Minas foi da 8ª para a 6ª posição. Goiás, da 9ª para a 7ª. No outro extremo, a Bahia teve a maior queda. Passou de 17º para 24º – à frente só de Roraima, Amapá e Acre.

A melhora de Minas e Goiás foi influenciada pelas reformas que os atuais governadores estão conduzindo. Ainda há problemas fiscais graves a serem resolvidos. Mas a perspectiva é boa.
“Embora haja grandes questões fiscais em ambos, há uma clara vontade de colocar a casa em ordem“, disse ao Poder360 o gerente de Competitividade do CLP, Lucas Cepeda.
TRISTE BAHIA
O Estado protagonizou a maior queda desta edição do ranking. Dos 99 indicadores medidos pelo CLP, só melhorou em 2: sustentabilidade social (+2) e educação (+2).
Em praticamente todos os outros pilares, teve queda. No quesito capital humano, baixou 17 posições. Já a eficiência da máquina caiu 5. Só melhorou em sustentabilidade social e educação.
Cepeda diz que a mudança surpreendeu. “Refizemos as contas algumas vezes para ter certeza absoluta de que a queda tinha sido tão íngreme e de fato foi”, disse.
SP DISPARA
Desde a 1ª edição do ranking, São Paulo sempre foi o Estado mais competitivo do país.

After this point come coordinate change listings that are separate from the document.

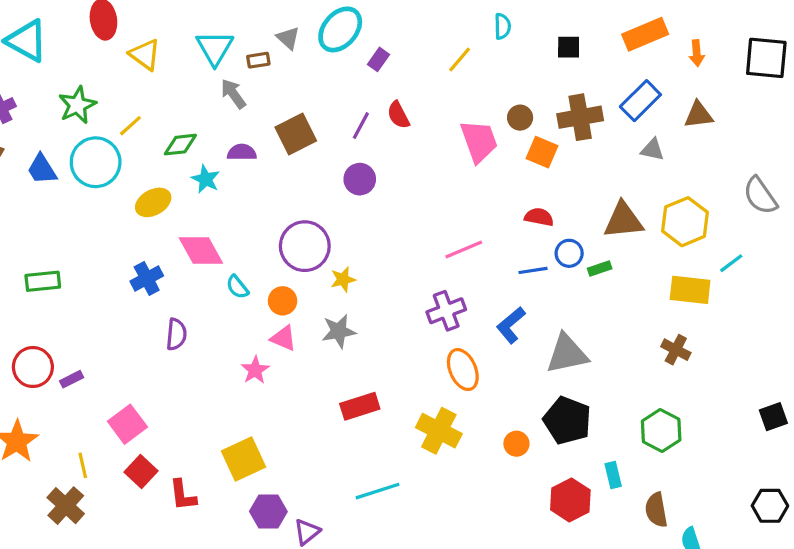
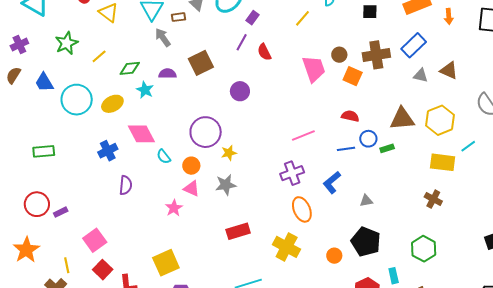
brown triangle: (699, 115) -> (449, 70), moved, turned 30
purple line: (361, 126) -> (242, 42), moved
cyan circle: (96, 162) -> (77, 100), moved
gray triangle: (567, 354) -> (366, 201), size x0.5

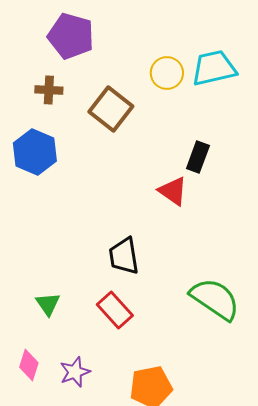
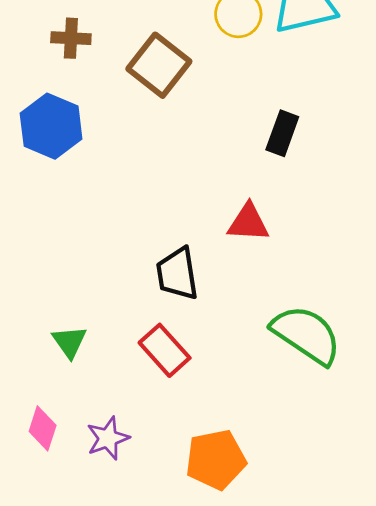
red triangle: (173, 191) -> (248, 223), moved, turned -32

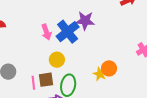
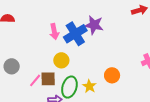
yellow star: (100, 74) -> (89, 86), moved
pink line: (33, 83) -> (35, 80), turned 40

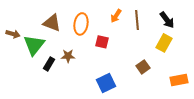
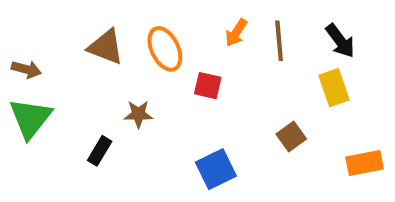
orange ellipse: (81, 24) -> (165, 49), turned -35
yellow rectangle: (164, 43) -> (334, 88), turned -48
green triangle: (34, 45) -> (30, 118), moved
black rectangle: (49, 64) -> (100, 151), moved

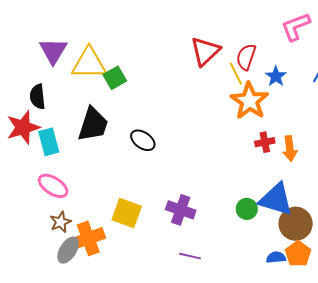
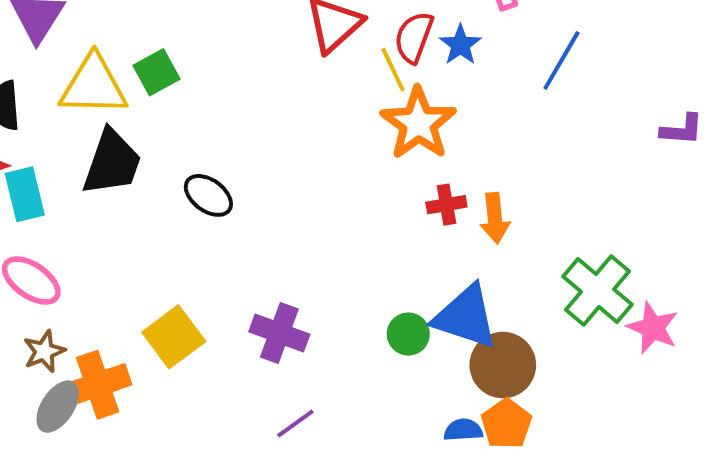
yellow triangle: (89, 63) -> (93, 86), moved
blue star: (276, 76) -> (460, 45), moved
yellow square: (127, 213) -> (174, 337), turned 32
purple line: (190, 256) -> (295, 424), turned -50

Nas edições anteriores, porém, havia uma aproximação do 2º lugar, Santa Catarina.
Esse movimento parou neste ano. São Paulo ampliou a sua distância para o próximo colocado.
“O Estado exibiu melhora relativa nos pilares de Solidez Fiscal e Potencial de Mercado (+3 posições cada), Sustentabilidade Social (+2 posições), e Capital Humano e Inovação (+1 cada). Contudo, houve piora no pilar de Eficiência da Máquina Pública (-1 posição)“, diz trecho do estudo.
RANKING
O Ranking de Competitividades dos Estados é realizado há 12 anos pelo CLP (Centro de Liderança Pública).
Na edição 2023, foram analisados 99 indicadores, distribuídos em 10 pilares temáticos. Eis os pilares: Infraestrutura; Sustentabilidade Social; Segurança Pública; Educação; Solidez Fiscal; Eficiência da Máquina Pública; Capital Humano; Sustentabilidade Ambiental; Potencial de Mercado; Inovação.